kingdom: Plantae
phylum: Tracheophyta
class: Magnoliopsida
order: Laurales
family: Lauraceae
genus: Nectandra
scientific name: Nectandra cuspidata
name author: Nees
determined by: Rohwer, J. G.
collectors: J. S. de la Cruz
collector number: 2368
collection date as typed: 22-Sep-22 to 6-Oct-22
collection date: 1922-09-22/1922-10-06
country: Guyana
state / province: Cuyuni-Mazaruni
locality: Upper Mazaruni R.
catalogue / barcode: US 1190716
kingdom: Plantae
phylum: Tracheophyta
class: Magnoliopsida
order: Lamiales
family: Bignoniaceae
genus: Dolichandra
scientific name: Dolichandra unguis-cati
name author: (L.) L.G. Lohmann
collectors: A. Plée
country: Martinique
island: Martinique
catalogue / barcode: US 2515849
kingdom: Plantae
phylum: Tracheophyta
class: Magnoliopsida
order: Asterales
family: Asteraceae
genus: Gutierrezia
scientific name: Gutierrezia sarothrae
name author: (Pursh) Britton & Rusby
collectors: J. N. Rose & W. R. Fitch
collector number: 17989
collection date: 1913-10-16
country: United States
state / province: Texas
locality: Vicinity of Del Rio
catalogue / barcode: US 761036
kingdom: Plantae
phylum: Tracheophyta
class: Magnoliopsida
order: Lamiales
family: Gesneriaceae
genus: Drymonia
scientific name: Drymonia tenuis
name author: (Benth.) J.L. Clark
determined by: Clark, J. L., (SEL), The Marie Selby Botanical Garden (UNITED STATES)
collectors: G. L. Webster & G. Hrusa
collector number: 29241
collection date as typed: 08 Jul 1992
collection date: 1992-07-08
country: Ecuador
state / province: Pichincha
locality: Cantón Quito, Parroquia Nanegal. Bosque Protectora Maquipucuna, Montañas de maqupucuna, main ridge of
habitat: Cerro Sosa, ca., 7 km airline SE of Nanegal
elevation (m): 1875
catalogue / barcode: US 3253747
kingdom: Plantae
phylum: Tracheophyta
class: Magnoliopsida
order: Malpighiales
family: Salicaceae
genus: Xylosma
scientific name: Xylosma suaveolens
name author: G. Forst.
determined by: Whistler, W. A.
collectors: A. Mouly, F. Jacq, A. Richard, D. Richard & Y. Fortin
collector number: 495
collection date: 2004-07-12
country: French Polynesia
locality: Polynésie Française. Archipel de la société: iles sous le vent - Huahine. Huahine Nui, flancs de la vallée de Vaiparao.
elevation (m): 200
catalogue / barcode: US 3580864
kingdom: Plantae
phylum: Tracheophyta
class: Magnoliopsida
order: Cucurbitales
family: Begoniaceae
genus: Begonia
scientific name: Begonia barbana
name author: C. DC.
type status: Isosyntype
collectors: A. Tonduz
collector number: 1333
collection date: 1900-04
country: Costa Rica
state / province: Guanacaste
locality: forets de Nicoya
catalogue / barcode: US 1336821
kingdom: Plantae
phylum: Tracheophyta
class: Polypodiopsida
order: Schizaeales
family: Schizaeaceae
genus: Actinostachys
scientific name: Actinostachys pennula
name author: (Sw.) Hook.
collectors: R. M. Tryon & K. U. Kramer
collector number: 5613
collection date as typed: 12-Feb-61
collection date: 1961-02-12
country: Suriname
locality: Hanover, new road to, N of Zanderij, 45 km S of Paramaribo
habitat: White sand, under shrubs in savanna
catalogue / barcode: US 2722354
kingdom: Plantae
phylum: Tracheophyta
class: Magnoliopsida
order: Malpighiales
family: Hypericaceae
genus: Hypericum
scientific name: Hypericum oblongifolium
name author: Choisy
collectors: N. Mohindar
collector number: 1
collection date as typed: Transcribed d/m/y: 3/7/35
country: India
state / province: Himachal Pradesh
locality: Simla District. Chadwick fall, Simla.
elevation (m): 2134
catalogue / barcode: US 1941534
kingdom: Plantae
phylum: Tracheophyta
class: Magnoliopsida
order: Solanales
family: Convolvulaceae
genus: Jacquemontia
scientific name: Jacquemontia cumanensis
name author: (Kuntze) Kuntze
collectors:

_What the exercise asks_: Return all of the data above line for line, changing nothing.

_Answer to this problem_:
kingdom: Plantae
phylum: Tracheophyta
class: Magnoliopsida
order: Laurales
family: Lauraceae
genus: Nectandra
scientific name: Nectandra cuspidata
name author: Nees
determined by: Rohwer, J. G.
collectors: J. S. de la Cruz
collector number: 2368
collection date as typed: 22-Sep-22 to 6-Oct-22
collection date: 1922-09-22/1922-10-06
country: Guyana
state / province: Cuyuni-Mazaruni
locality: Upper Mazaruni R.
catalogue / barcode: US 1190716
kingdom: Plantae
phylum: Tracheophyta
class: Magnoliopsida
order: Lamiales
family: Bignoniaceae
genus: Dolichandra
scientific name: Dolichandra unguis-cati
name author: (L.) L.G. Lohmann
collectors: A. Plée
country: Martinique
island: Martinique
catalogue / barcode: US 2515849
kingdom: Plantae
phylum: Tracheophyta
class: Magnoliopsida
order: Asterales
family: Asteraceae
genus: Gutierrezia
scientific name: Gutierrezia sarothrae
name author: (Pursh) Britton & Rusby
collectors: J. N. Rose & W. R. Fitch
collector number: 17989
collection date: 1913-10-16
country: United States
state / province: Texas
locality: Vicinity of Del Rio
catalogue / barcode: US 761036
kingdom: Plantae
phylum: Tracheophyta
class: Magnoliopsida
order: Lamiales
family: Gesneriaceae
genus: Drymonia
scientific name: Drymonia tenuis
name author: (Benth.) J.L. Clark
determined by: Clark, J. L., (SEL), The Marie Selby Botanical Garden (UNITED STATES)
collectors: G. L. Webster & G. Hrusa
collector number: 29241
collection date as typed: 08 Jul 1992
collection date: 1992-07-08
country: Ecuador
state / province: Pichincha
locality: Cantón Quito, Parroquia Nanegal. Bosque Protectora Maquipucuna, Montañas de maqupucuna, main ridge of
habitat: Cerro Sosa, ca., 7 km airline SE of Nanegal
elevation (m): 1875
catalogue / barcode: US 3253747
kingdom: Plantae
phylum: Tracheophyta
class: Magnoliopsida
order: Malpighiales
family: Salicaceae
genus: Xylosma
scientific name: Xylosma suaveolens
name author: G. Forst.
determined by: Whistler, W. A.
collectors: A. Mouly, F. Jacq, A. Richard, D. Richard & Y. Fortin
collector number: 495
collection date: 2004-07-12
country: French Polynesia
locality: Polynésie Française. Archipel de la société: iles sous le vent - Huahine. Huahine Nui, flancs de la vallée de Vaiparao.
elevation (m): 200
catalogue / barcode: US 3580864
kingdom: Plantae
phylum: Tracheophyta
class: Magnoliopsida
order: Cucurbitales
family: Begoniaceae
genus: Begonia
scientific name: Begonia barbana
name author: C. DC.
type status: Isosyntype
collectors: A. Tonduz
collector number: 1333
collection date: 1900-04
country: Costa Rica
state / province: Guanacaste
locality: forets de Nicoya
catalogue / barcode: US 1336821
kingdom: Plantae
phylum: Tracheophyta
class: Polypodiopsida
order: Schizaeales
family: Schizaeaceae
genus: Actinostachys
scientific name: Actinostachys pennula
name author: (Sw.) Hook.
collectors: R. M. Tryon & K. U. Kramer
collector number: 5613
collection date as typed: 12-Feb-61
collection date: 1961-02-12
country: Suriname
locality: Hanover, new road to, N of Zanderij, 45 km S of Paramaribo
habitat: White sand, under shrubs in savanna
catalogue / barcode: US 2722354
kingdom: Plantae
phylum: Tracheophyta
class: Magnoliopsida
order: Malpighiales
family: Hypericaceae
genus: Hypericum
scientific name: Hypericum oblongifolium
name author: Choisy
collectors: N. Mohindar
collector number: 1
collection date as typed: Transcribed d/m/y: 3/7/35
country: India
state / province: Himachal Pradesh
locality: Simla District. Chadwick fall, Simla.
elevation (m): 2134
catalogue / barcode: US 1941534
kingdom: Plantae
phylum: Tracheophyta
class: Magnoliopsida
order: Solanales
family: Convolvulaceae
genus: Jacquemontia
scientific name: Jacquemontia cumanensis
name author: (Kuntze) Kuntze
collectors:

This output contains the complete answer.